- [What you should do]
Could you copy out, word for word, the lines in the records below that begin at the line containing "ojo con tema" and stop after the line containing "This … definitely"?

----- Available data -----

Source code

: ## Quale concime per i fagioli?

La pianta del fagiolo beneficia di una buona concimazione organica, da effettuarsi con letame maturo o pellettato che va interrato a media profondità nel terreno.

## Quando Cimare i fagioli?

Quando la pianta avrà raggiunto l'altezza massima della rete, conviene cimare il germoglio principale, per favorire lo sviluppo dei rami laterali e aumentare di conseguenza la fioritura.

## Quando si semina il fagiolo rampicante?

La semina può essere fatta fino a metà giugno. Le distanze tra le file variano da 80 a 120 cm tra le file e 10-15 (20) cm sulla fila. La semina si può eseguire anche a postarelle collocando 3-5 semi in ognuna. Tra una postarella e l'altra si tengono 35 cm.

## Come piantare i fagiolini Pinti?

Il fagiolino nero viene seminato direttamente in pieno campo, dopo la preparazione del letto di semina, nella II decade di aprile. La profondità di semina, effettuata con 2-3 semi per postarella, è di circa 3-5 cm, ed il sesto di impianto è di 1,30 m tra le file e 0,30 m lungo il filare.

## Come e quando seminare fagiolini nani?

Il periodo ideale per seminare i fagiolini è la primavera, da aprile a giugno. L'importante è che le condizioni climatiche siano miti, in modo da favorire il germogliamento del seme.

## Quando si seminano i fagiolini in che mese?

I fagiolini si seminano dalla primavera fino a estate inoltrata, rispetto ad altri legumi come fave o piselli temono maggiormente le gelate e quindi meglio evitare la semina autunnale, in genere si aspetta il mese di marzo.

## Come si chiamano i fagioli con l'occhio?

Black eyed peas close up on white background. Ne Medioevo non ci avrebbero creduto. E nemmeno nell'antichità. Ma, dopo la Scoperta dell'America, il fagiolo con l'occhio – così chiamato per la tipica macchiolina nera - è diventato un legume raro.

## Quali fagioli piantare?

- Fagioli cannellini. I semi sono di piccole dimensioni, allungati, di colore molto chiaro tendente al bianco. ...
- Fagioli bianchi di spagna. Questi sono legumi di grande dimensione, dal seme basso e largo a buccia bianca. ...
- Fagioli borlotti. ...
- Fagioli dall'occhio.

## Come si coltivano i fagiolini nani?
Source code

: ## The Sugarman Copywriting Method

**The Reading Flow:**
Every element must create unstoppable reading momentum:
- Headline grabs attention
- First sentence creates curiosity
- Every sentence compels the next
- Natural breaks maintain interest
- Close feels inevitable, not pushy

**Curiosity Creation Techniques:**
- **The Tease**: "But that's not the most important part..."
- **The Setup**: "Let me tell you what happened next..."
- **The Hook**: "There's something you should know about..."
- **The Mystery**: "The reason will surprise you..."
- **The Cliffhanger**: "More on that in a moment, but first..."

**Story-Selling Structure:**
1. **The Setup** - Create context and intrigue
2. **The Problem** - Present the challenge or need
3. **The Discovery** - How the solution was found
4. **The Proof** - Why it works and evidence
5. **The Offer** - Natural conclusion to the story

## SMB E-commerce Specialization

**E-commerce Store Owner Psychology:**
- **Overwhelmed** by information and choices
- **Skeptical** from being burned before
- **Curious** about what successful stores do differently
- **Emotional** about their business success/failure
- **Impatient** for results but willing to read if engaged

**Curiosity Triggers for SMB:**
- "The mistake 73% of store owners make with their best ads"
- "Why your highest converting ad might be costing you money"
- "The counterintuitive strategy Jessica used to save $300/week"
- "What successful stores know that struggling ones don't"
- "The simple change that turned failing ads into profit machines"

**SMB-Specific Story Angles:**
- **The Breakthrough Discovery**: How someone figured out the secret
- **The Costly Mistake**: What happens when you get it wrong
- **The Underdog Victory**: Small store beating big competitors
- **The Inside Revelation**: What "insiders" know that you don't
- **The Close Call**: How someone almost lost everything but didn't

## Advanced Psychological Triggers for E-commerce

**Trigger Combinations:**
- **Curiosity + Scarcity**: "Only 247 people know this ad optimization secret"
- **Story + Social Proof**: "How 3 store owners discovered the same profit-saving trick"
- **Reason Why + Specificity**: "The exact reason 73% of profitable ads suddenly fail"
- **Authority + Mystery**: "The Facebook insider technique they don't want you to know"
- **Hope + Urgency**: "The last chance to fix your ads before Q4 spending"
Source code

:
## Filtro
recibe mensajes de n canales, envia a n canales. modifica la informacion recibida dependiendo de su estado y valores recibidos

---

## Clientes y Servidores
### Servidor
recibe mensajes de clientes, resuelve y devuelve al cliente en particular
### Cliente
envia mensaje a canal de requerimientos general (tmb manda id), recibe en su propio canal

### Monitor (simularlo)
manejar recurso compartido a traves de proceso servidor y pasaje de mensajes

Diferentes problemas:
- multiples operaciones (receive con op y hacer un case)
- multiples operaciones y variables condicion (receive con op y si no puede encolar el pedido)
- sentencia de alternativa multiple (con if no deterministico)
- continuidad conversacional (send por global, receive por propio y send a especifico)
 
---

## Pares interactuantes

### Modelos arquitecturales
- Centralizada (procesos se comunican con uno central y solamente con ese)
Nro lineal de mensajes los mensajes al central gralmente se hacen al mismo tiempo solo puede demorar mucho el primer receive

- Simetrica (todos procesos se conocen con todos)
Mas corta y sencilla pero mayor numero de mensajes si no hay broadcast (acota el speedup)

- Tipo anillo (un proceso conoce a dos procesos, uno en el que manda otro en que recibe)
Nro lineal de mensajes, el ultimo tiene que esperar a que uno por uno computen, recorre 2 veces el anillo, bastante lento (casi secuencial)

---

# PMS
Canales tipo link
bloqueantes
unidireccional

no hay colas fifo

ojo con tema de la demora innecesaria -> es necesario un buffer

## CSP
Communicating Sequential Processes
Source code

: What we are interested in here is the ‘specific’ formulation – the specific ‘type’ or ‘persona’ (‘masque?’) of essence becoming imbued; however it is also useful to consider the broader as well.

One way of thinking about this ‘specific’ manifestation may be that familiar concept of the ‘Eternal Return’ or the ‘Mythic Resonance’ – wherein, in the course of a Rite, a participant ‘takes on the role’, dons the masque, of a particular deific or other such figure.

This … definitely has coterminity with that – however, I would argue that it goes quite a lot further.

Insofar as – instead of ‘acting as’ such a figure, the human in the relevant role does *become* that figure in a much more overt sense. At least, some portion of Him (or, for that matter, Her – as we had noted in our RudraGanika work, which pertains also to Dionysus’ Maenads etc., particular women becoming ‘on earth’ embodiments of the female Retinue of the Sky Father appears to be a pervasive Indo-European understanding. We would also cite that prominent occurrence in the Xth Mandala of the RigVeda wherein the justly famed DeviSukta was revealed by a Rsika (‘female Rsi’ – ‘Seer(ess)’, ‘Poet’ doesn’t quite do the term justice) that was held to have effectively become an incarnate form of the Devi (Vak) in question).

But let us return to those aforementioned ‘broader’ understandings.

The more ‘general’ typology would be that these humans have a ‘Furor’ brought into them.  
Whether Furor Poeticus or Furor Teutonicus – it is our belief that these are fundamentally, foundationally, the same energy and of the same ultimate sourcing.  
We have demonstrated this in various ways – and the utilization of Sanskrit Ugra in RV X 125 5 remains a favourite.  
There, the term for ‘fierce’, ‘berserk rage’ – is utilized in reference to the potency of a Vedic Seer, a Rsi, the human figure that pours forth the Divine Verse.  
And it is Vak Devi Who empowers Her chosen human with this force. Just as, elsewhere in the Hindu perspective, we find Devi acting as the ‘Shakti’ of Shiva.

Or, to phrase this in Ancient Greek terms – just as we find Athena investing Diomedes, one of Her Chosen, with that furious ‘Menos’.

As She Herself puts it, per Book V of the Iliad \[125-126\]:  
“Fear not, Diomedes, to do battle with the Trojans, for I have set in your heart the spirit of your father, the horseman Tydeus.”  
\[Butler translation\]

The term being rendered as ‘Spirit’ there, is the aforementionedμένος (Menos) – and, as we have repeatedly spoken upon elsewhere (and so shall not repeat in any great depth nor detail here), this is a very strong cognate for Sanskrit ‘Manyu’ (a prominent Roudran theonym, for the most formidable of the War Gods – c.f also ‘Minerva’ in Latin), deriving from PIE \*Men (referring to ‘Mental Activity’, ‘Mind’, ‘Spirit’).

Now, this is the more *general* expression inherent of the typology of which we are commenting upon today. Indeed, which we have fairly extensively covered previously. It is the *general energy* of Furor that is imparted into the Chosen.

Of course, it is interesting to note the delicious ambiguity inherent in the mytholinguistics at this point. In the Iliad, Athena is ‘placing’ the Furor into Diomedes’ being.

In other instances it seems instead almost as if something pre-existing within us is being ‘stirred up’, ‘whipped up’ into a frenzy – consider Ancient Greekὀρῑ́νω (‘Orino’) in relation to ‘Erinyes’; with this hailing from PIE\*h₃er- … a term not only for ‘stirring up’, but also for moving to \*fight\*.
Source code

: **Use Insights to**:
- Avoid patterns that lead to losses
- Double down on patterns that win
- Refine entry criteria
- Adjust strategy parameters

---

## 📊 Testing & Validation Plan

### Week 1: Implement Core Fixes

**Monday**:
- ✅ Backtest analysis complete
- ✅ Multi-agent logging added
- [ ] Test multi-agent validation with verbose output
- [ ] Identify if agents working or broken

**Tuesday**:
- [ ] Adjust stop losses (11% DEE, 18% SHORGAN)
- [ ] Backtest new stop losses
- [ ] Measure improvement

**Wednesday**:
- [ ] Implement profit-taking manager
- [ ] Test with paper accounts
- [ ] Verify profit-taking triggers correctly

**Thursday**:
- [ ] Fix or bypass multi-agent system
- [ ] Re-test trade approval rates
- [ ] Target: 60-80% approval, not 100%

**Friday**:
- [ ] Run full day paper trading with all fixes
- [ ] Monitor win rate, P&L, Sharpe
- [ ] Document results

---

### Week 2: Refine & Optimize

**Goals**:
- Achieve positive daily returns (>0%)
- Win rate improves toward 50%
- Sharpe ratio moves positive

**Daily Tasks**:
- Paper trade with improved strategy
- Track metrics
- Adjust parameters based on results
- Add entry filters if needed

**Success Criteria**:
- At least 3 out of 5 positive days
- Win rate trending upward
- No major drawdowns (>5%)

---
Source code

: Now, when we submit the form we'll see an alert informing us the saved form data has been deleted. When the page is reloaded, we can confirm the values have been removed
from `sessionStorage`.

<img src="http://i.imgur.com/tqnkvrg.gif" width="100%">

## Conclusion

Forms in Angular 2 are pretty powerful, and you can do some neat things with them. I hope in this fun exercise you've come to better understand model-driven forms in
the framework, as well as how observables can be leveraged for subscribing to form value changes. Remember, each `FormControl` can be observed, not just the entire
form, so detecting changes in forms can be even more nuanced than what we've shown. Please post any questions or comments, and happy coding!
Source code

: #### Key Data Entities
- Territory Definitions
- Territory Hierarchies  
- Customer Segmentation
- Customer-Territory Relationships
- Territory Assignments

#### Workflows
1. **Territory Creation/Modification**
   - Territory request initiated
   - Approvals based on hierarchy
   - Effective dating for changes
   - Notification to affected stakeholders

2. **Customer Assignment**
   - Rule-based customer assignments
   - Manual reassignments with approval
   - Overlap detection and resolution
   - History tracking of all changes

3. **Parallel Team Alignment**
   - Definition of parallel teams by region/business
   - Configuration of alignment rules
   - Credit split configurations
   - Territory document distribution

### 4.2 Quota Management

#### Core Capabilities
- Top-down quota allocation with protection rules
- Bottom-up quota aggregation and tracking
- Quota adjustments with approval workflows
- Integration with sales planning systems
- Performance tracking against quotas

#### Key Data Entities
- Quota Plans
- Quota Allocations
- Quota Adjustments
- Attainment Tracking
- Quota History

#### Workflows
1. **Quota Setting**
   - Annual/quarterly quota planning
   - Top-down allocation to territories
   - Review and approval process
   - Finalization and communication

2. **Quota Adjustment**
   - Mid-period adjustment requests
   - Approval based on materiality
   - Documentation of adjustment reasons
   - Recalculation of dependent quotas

-----

- [Output of the exercise]
ojo con tema de la demora innecesaria -> es necesario un buffer

## CSP
Communicating Sequential Processes
Source code

: What we are interested in here is the ‘specific’ formulation – the specific ‘type’ or ‘persona’ (‘masque?’) of essence becoming imbued; however it is also useful to consider the broader as well.

One way of thinking about this ‘specific’ manifestation may be that familiar concept of the ‘Eternal Return’ or the ‘Mythic Resonance’ – wherein, in the course of a Rite, a participant ‘takes on the role’, dons the masque, of a particular deific or other such figure.

This … definitely has coterminity with that – however, I would argue that it goes quite a lot further.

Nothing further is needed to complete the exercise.